Re: [PATCH 2/2] gdb: use std::vector<> to hold on blocks in struct blockvector

Mirror of the gdb-patches mailing list
 help / color / mirror / Atom feed

From: Andrew Burgess <aburgess@redhat.com>
To: Jan Vrany <jan.vrany@labware.com>, gdb-patches@sourceware.org
Cc: Jan Vrany <jan.vrany@labware.com>
Subject: Re: [PATCH 2/2] gdb: use std::vector<> to hold on blocks in struct blockvector
Date: Tue, 14 Oct 2025 16:00:43 +0100	[thread overview]
Message-ID: <87v7kha5pg.fsf@redhat.com> (raw)
In-Reply-To: <20251013182318.1045138-3-jan.vrany@labware.com>


Hi Jan,

Thanks for working on this.

I think that this commit should be merged with the previous one.  For me
at least, I'm unable to build the previous commit as I get compiler
errors about malloc/free being poisoned.  Not sure why this didn't
impact you, but I didn't look too closely once I realised patch #2
removes those calls.  Given the overlap of the patches, I think the
easiest solution would be to just merge the two.

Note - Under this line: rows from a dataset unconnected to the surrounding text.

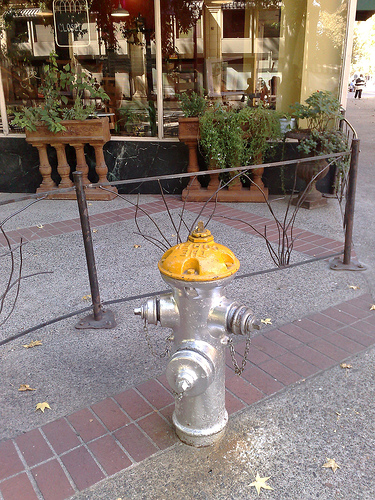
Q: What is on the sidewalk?
A: A hydrant.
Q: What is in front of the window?
A: Plants.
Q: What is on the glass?
A: A reflection.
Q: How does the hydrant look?
A: Yellow and silver.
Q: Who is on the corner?
A: A person.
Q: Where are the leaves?
A: On the ground.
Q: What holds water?
A: The hydrant?.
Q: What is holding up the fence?
A: Two poles.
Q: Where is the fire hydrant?
A: On the sidewalk.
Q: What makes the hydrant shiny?
A: Silver paint.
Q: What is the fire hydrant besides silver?
A: Yellow.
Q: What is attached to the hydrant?
A: A silver chain.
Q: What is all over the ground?
A: Leaves.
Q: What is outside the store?
A: Potted plants.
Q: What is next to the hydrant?
A: Bricks.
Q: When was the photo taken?
A: Daytime.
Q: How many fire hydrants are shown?
A: One.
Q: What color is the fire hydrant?
A: Silver and yellow.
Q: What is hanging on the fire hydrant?
A: Chains.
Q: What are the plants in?
A: Planters.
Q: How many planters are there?
A: Three.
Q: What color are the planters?
A: Brown.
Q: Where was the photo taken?
A: In front of a restaurant.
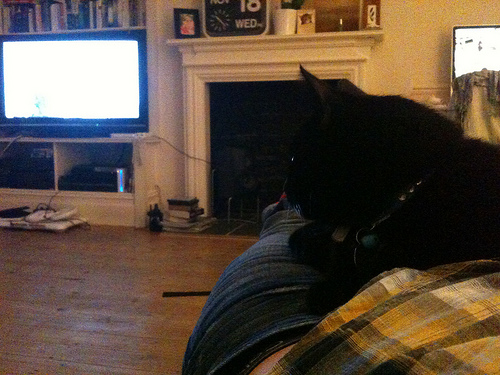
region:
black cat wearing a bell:
[300, 67, 496, 255]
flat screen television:
[0, 38, 150, 134]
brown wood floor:
[10, 235, 160, 370]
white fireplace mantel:
[171, 35, 386, 62]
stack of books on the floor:
[164, 195, 209, 234]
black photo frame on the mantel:
[174, 8, 201, 39]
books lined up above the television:
[4, 2, 154, 30]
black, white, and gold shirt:
[386, 278, 493, 369]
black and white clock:
[208, 8, 231, 35]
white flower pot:
[270, 7, 297, 37]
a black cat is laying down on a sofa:
[266, 66, 496, 281]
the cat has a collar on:
[290, 72, 460, 268]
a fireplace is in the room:
[190, 70, 360, 235]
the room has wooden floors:
[3, 206, 263, 369]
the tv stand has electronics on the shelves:
[3, 133, 153, 225]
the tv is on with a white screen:
[0, 31, 151, 138]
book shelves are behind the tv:
[1, 0, 141, 30]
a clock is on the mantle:
[200, 5, 262, 37]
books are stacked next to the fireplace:
[157, 190, 207, 232]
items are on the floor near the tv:
[1, 197, 88, 236]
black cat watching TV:
[282, 61, 493, 241]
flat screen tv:
[1, 38, 153, 130]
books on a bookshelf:
[5, 5, 146, 26]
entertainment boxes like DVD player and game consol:
[0, 145, 144, 232]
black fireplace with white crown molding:
[174, 37, 374, 232]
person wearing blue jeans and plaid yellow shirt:
[184, 200, 485, 364]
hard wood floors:
[8, 247, 252, 364]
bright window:
[444, 22, 498, 94]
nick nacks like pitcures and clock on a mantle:
[168, 0, 396, 31]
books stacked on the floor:
[160, 188, 234, 245]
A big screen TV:
[9, 40, 145, 122]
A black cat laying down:
[290, 90, 488, 261]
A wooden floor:
[36, 275, 154, 365]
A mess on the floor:
[18, 202, 83, 238]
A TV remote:
[154, 277, 218, 303]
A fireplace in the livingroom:
[207, 64, 294, 239]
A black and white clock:
[197, 3, 282, 43]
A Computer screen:
[453, 26, 499, 87]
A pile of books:
[153, 187, 221, 247]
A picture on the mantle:
[171, 13, 211, 63]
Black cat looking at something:
[256, 77, 491, 266]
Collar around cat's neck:
[340, 141, 457, 273]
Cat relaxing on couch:
[251, 71, 498, 257]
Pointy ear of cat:
[297, 63, 370, 124]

Jan Vrany <jan.vrany@labware.com> writes:

> This commit changes internal implementation of struct blockvector to use
> std::vector<> rather than flexible array, allowing one to easily add
> blocks to existing blockvector.
>
> This is needed to for lazy CU expansion and for Python API to build
> objfiles, compunits and symtabs dynamically (similarly to JIT reader
> API).
>
> To avoid extensive reallocation when adding a lot of blocks, ctor takes
> initial number of blocks to be stored in blockvector.
>
> While at is, it also adds blockvector::add_block() to add new blocks
> and changes mdebugread.c to use it.
>
> The downside is higher memory consumption. The size of std::vector with
> obstack allocator is 32 bytes (GCC 14) compared to 8 bytes used
> currently to store the number of blocks (m_num_blocks). Stopping gdb at
> its main(), followed by "maint expand-symtabs" results in 4593
> compunit symtabs so in this case the overhead is 24*4593 = 110232 bytes
> which I hope is acceptable.
> ---
>  gdb/block.c      | 36 +++++++++++++++++++++++++++++
>  gdb/block.h      | 59 +++++++++++++++++++++++-------------------------
>  gdb/buildsym.c   |  2 +-
>  gdb/jit.c        |  2 +-
>  gdb/mdebugread.c | 30 +++---------------------
>  5 files changed, 69 insertions(+), 60 deletions(-)
>
> diff --git a/gdb/block.c b/gdb/block.c
> index e09bccdcf86..a9191c3fdff 100644
> --- a/gdb/block.c
> +++ b/gdb/block.c
> @@ -17,6 +17,7 @@
>     You should have received a copy of the GNU General Public License
>     along with this program.  If not, see <http://www.gnu.org/licenses/>.  */
>  
> +#include <cstring>

I couldn't see why this should be needed.

>  #include "block.h"
>  #include "symtab.h"
>  #include "symfile.h"
> @@ -809,6 +810,41 @@ make_blockranges (struct objfile *objfile,
>    return blr;
>  }
>  
> +static bool
> +block_ordering_predicate (struct block *b1, struct block *b2)

Functions should have a comment above them.

> +{
> +  CORE_ADDR start1 = b1->start ();
> +  CORE_ADDR start2 = b2->start ();
> +
> +  if (start1 != start2)
> +    return start1 < start2;
> +  return (b2->end () < b1->end ());
> +}

I notice that we use a slightly different ordering function in
buildsym.c, one that doesn't consider the end address.  Probably doesn't
matter, but maybe it's at least worth mentioning in a comment or the
commit message, that way, if someone is looking at the code in the
future they can understand why these things are different.  Even if the
reason is just "we have no motivating example for why these should be
the same right now".

> +
> +/* See block.h.  */
> +
> +void
> +blockvector::add_block (struct block *block)
> +{
> +  if (num_blocks () <= FIRST_LOCAL_BLOCK)
> +    {
> +      /* No blocks (except global and static block).  */
> +      m_blocks.push_back (block);
> +    }
> +  else
> +    {
> +      /* blockvector already contains some blocks.  Insert new block
> +   to a correct place.  */

The indentation of the second line is wrong here.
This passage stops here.